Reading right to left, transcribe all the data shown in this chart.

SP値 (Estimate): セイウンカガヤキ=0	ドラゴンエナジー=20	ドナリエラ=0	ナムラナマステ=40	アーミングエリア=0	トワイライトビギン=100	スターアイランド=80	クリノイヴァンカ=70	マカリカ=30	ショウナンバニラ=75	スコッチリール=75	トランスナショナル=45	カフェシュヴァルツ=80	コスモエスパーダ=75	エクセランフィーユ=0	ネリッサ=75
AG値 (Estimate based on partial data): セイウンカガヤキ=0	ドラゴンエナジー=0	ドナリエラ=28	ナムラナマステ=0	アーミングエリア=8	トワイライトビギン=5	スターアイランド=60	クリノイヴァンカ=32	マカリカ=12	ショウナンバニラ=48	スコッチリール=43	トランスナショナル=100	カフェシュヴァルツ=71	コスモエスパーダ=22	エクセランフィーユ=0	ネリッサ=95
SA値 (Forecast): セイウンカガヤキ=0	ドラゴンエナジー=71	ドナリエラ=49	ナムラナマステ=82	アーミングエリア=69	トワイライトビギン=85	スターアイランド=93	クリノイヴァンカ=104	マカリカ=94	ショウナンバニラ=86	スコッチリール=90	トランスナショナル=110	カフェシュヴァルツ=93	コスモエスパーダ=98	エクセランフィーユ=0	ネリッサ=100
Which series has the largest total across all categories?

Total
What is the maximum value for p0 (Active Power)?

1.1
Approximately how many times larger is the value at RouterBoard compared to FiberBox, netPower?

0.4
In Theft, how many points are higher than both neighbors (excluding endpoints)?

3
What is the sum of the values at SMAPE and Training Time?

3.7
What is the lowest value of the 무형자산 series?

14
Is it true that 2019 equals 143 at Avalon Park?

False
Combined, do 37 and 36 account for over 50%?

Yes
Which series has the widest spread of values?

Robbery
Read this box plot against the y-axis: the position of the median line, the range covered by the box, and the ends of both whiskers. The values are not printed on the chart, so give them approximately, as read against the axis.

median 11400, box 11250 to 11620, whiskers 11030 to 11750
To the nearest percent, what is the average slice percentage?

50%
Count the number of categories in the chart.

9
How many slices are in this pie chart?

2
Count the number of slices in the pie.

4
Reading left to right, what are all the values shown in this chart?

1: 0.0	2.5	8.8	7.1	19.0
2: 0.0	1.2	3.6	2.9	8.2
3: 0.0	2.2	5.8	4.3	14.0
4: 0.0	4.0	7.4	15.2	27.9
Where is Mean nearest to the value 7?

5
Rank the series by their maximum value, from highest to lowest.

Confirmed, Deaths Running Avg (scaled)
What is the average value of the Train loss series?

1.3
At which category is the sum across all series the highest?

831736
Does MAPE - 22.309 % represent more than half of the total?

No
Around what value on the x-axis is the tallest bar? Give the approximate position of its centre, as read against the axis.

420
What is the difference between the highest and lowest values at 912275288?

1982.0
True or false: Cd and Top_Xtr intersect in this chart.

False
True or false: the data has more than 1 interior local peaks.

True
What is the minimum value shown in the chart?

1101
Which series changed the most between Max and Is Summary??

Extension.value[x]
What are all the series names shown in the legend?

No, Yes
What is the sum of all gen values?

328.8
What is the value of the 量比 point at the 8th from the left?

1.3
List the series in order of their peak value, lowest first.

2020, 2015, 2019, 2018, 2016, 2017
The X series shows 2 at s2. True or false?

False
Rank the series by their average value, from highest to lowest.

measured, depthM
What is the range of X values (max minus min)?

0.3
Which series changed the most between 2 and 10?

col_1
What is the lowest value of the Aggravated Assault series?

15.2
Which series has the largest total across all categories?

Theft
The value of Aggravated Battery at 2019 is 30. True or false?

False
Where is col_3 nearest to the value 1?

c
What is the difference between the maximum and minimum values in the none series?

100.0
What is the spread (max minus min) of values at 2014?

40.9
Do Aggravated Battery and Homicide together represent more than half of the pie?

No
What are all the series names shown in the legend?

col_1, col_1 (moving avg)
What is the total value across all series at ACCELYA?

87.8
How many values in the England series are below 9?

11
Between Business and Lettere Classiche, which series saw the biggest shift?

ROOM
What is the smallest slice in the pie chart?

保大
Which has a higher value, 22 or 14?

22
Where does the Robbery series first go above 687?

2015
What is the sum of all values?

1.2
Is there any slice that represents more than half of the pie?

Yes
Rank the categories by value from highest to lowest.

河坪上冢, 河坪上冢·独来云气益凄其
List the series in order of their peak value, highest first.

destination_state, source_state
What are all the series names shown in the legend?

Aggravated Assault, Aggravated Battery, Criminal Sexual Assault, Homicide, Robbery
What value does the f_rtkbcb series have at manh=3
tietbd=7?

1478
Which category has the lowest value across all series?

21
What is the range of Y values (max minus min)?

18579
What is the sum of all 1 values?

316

**WHAT IS BEING ASKED**
Please count how many rows above contain the string "スターアイランド" and reply with that number alone.

**EXPECTED ANSWER**
3